Now that you have survived nursing school, and you’re determined to ace the NCLEX®-RN licensure exam, you are probably also very eager to accept the first nursing position that comes available.
But before accepting the nursing position, make sure you ask for a share day on the actual unit to determine if it will be the best fit for you. A share day is simply spending a day or a few hours on a hospital floor to observe the staff, how things run, and the overall vibe. You can either do this as part of a group or on your own.
Here are three questions to ask yourself on a share day to determine the best fit for you:
Is the work environment a good fit?
Spending time on the unit is the best way at getting a good feel for a work environment. There are things that can be easily observed within a few short hours, and these things could very well influence your decision about accepting that particular nursing position.
Pay attention to the attitudes and teamwork effort of the nursing staff, functionality, layout and equipment available to help streamline patient care, and the condition of the unit and facilities in the patient care area.
What are the norms of the unit?
Spending a few hours on a unit during your share day can also provide you with ample time to interview the staff.
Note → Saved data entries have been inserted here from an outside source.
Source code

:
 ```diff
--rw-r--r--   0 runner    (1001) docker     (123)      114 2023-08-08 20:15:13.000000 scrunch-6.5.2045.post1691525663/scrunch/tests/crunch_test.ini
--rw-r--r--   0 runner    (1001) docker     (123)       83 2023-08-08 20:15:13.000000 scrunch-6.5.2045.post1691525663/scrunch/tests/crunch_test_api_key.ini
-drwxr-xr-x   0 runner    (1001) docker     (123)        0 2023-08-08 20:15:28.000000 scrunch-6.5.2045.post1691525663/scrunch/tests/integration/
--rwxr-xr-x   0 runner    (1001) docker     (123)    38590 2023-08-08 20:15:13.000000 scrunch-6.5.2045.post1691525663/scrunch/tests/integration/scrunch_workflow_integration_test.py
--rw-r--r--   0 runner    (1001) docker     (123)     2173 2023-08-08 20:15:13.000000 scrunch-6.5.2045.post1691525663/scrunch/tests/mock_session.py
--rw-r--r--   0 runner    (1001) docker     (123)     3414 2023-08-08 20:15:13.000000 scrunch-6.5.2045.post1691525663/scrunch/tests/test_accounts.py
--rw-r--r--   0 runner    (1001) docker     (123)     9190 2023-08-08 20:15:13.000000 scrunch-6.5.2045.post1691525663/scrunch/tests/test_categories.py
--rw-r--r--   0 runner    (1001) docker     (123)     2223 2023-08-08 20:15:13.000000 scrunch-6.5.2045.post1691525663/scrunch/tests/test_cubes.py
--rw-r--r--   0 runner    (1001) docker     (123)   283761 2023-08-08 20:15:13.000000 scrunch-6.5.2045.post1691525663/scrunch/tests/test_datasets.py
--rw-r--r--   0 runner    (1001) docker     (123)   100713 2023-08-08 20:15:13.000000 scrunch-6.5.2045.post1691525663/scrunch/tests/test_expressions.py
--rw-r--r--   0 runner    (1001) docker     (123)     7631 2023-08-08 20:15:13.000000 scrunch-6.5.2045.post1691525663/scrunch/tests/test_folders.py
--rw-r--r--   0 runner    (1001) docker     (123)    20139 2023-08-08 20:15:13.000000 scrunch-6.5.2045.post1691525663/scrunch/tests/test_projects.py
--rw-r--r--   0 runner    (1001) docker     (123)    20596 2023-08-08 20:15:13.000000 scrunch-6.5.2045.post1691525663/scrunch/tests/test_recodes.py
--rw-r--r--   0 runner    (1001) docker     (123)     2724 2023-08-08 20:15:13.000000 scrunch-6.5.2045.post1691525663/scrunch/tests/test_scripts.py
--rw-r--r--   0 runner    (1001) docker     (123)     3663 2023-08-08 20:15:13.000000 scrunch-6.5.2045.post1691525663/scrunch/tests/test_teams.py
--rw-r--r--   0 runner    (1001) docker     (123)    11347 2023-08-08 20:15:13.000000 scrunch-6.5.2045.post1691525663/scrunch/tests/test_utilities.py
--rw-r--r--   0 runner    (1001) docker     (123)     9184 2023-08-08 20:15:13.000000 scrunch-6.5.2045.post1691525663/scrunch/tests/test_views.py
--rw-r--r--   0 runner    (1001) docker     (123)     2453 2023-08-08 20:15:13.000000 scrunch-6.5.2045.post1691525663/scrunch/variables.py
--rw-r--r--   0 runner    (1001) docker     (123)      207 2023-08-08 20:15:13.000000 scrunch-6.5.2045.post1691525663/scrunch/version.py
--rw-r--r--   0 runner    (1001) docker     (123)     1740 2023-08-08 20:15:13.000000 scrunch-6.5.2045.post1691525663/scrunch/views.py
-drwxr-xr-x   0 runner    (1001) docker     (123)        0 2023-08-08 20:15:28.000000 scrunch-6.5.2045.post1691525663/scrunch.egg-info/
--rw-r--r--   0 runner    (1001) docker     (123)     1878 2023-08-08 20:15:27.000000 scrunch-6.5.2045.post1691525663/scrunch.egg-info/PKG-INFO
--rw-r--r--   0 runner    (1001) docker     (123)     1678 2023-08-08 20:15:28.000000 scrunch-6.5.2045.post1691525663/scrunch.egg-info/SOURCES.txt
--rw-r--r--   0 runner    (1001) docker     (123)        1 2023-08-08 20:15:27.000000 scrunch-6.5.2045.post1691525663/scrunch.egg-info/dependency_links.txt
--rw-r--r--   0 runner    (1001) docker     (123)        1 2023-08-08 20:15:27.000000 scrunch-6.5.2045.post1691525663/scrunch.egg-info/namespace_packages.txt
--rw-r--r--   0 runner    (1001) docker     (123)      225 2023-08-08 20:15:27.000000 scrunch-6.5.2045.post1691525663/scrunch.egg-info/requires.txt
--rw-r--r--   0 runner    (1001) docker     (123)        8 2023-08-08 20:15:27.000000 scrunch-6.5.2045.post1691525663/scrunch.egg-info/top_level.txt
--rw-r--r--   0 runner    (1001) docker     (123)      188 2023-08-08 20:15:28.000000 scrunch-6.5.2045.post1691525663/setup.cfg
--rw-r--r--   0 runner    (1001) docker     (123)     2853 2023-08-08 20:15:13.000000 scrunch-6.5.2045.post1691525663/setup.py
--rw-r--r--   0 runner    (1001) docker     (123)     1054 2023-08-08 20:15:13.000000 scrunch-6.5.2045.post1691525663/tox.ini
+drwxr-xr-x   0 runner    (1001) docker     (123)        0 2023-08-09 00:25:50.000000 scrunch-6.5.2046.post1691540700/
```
Make sure you ask questions regarding the average nurse to patient ratios, scheduling, and also the typical flow of the unit.
In addition to interviewing the staff, your observations could include things like patient admission, transfer and discharge rates, how are breaks handled, what methods of communication are in place to help streamline patient care, and what resources are available to nurses to provide safe and effective care.
How balanced is the skill mix of the nursing staff?
During your share day, try to speak with several different nurses on staff. You want to get a feel for the overall blend of experiences. You can ask about how long they have been working in their current position, and ask what they like and dislike about it. You should take into consideration the skill mix and experience levels of the nursing staff on the unit.
Having a nice balance of nurses with high level skills, advanced degrees, and many years of experience will benefit new grad nurses, or nurses that are new to a specific specialty. Having a unit full of new graduate RNs with only a few experienced nurses should be a red flag, and one should exercise extreme caution before accepting such a nursing position.